# Hardware upgrades?



## DarkDreth (Oct 4, 2010)

Basically I have this computer:
http://h10025.www1.hp.com/ewfrf/wc/document?docname=c01564816&lc=en&dlc=en&cc=us&lang=en&product=3825415

Just add a GTX 260 and a 750 W Corsair... Right now my computer is a little slow and was hoping to beef it up a little. Would upgrading to windows 7 help at all?(Vista is starting to make me mad...). I was thinking of getting 

http://www.newegg.com/Product/Product.aspx?Item=N82E16819115130

but I would prefer getting a motherboard that would take the DDR2 RAM that I already have.


----------



## linderman (May 20, 2005)

windows 7 is FAR better and faster than vista / vista is a fat & bloated 

Win 7 is the real deal

but '

the cpu you have linked will not work in your system / you linked and intel CPU your system uses an AMD cpu

i think most of your troubles stem from too slow a video card for gaming / sell off the 260gtx and get the 460gtx the 460 doesnt put the load on the cpu like the 260 does when rendering games


----------



## hhnq04 (Mar 19, 2008)

I think he was looking to upgrade to the 260, not from it. I'm assuming he's using the stock GeForce 9300 GE, and wants to upgrade to the 260.

Either way, I agree that if you can squeeze it into the budget, the 460 is far superior than the 260.
If you're upgrading CPU as well, look for a socket AM2 CPU.


----------



## gcavan (Aug 13, 2009)

I understand him to say he has just put in the 260 and the Corsair ps.

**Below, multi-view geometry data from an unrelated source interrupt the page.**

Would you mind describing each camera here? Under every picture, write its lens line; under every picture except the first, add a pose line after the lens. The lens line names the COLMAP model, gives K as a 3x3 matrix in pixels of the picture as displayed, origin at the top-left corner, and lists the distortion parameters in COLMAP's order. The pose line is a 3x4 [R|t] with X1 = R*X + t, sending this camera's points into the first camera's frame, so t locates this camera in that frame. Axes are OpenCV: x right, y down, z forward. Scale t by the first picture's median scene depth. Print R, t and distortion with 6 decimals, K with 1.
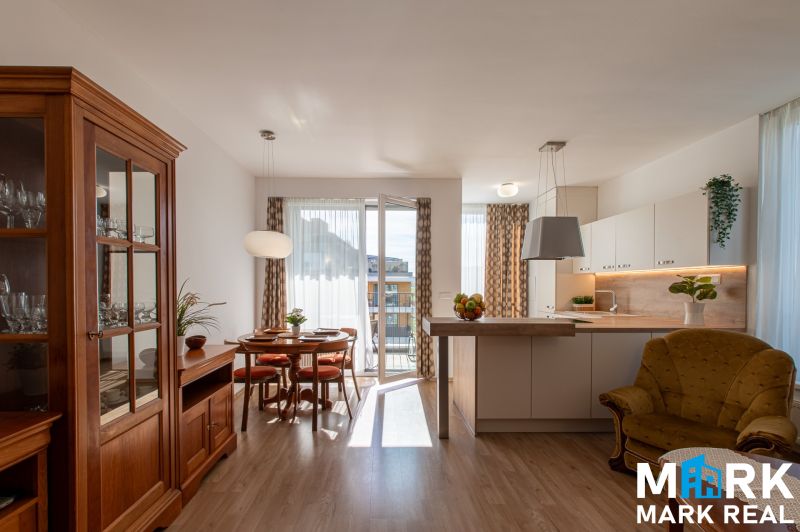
lens RADIAL K [[358.4, 0, 383.4], [0, 358.4, 290.0], [0, 0, 1]] dist [-0.008398, 0.001198]
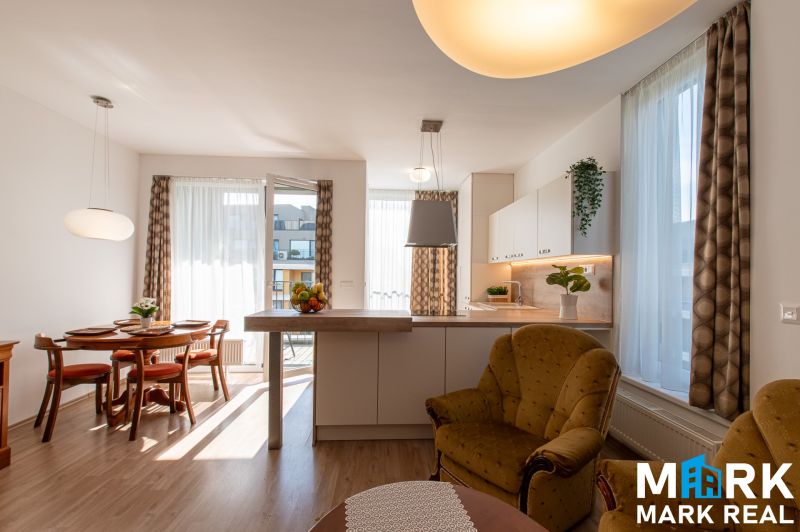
lens RADIAL K [[358.4, 0, 399.3], [0, 358.4, 268.8], [0, 0, 1]] dist [-0.008398, 0.001198]
pose [[0.998608, 0.011705, 0.051430, 0.335028], [-0.010224, 0.999528, -0.028966, -0.000817], [-0.051744, 0.028400, 0.998256, 0.080762]]
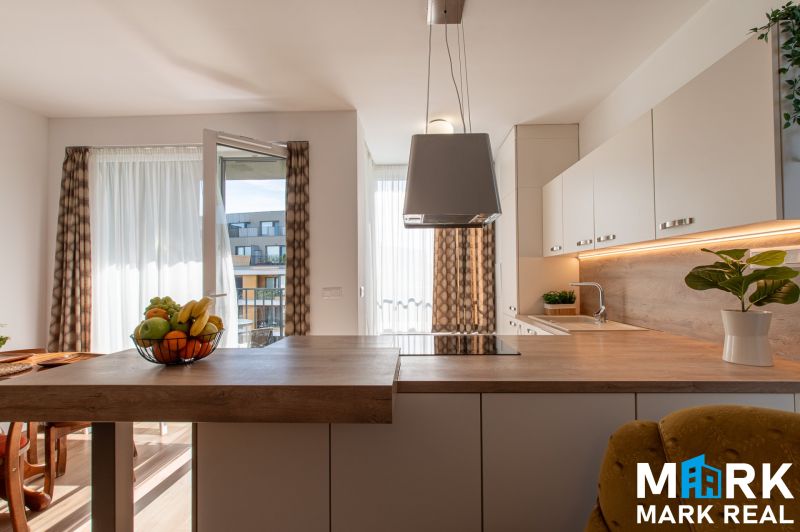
lens RADIAL K [[358.4, 0, 399.9], [0, 358.4, 272.7], [0, 0, 1]] dist [-0.008398, 0.001198]
pose [[0.999034, -0.011701, -0.042355, 0.410432], [0.010625, 0.999617, -0.025548, -0.004307], [0.042638, 0.025073, 0.998776, 0.476647]]
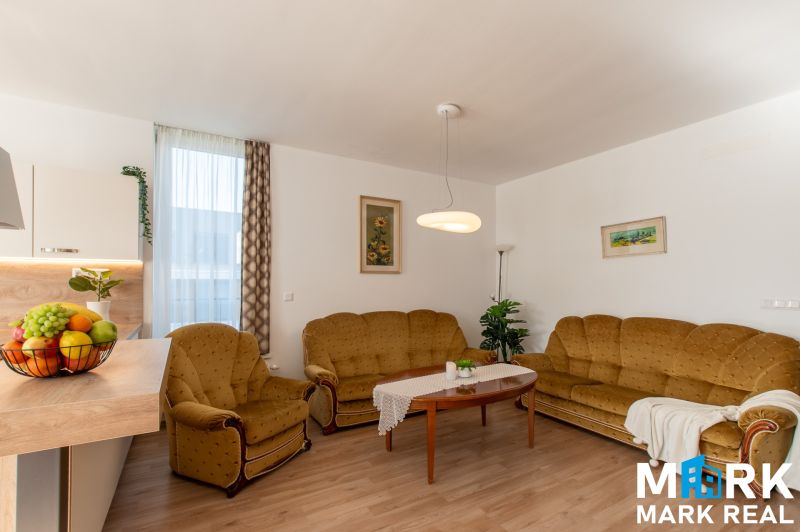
lens RADIAL K [[358.4, 0, 404.3], [0, 358.4, 280.3], [0, 0, 1]] dist [-0.008398, 0.001198]
pose [[-0.506324, 0.005776, 0.862324, -0.197467], [0.008788, 0.999960, -0.001537, -0.006301], [-0.862299, 0.006800, -0.506355, 0.695442]]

@DD: guess you need to clarify that bit, Bud.

From HP Pavilion Elite m9417c Desktop PC Product Specifications page


> Processor upgrade information
> Socket type: AM2+
> Motherboard supports the following processor upgrades:
> •Phenom with Quad Core (Agena) technology (AM2+) up to 9600 (up to 95 watt TDP)
> ...


If you can find a Phenom 9500 or 9600 or even a 64 X2 for cheap, it might be worth it, but before you f put a lot of money into one of those procs, think about saving it and putting it towards a full motherboard/cpu/memory upgrade.


----------



## hhnq04 (Mar 19, 2008)

From http://h10025.www1.hp.com/ewfrf/wc/document?lc=en&dlc=en&cc=us&docname=c00906137


> Processor upgrade information
> Socket type: AM2
> TDP: 89 watt
> Motherboard supports the following processor upgrades:
> ...


----------



## gcavan (Aug 13, 2009)

@hhnq: your link is to an older version (rev 1.0) of the Nettle board. OP's comp has the Nettle3 (rev 2.1)


----------



## DarkDreth (Oct 4, 2010)

hhnq04 said:


> I think he was looking to upgrade to the 260, not from it. I'm assuming he's using the stock GeForce 9300 GE, and wants to upgrade to the 260.
> 
> Either way, I agree that if you can squeeze it into the budget, the 460 is far superior than the 260.
> If you're upgrading CPU as well, look for a socket AM2 CPU.


ehhh, I'm not really doing some high end gaming so the GTX 260 is good enough... as long as it can handle the WoW expansion thats coming out. I plan on buying a new motherboard and probably a new case for it all. I looked around and the Mobo for that only takes DDR3, so I'll get new RAM.


----------



## hhnq04 (Mar 19, 2008)

gcavan said:


> @hhnq: your link is to an older version (rev 1.0) of the Nettle board. OP's comp has the Nettle3 (rev 2.1)


Argh, guess I didn't look up the other link, figured they'd be the same. Sorry for second guessing you and any confusion I may have added ray:


----------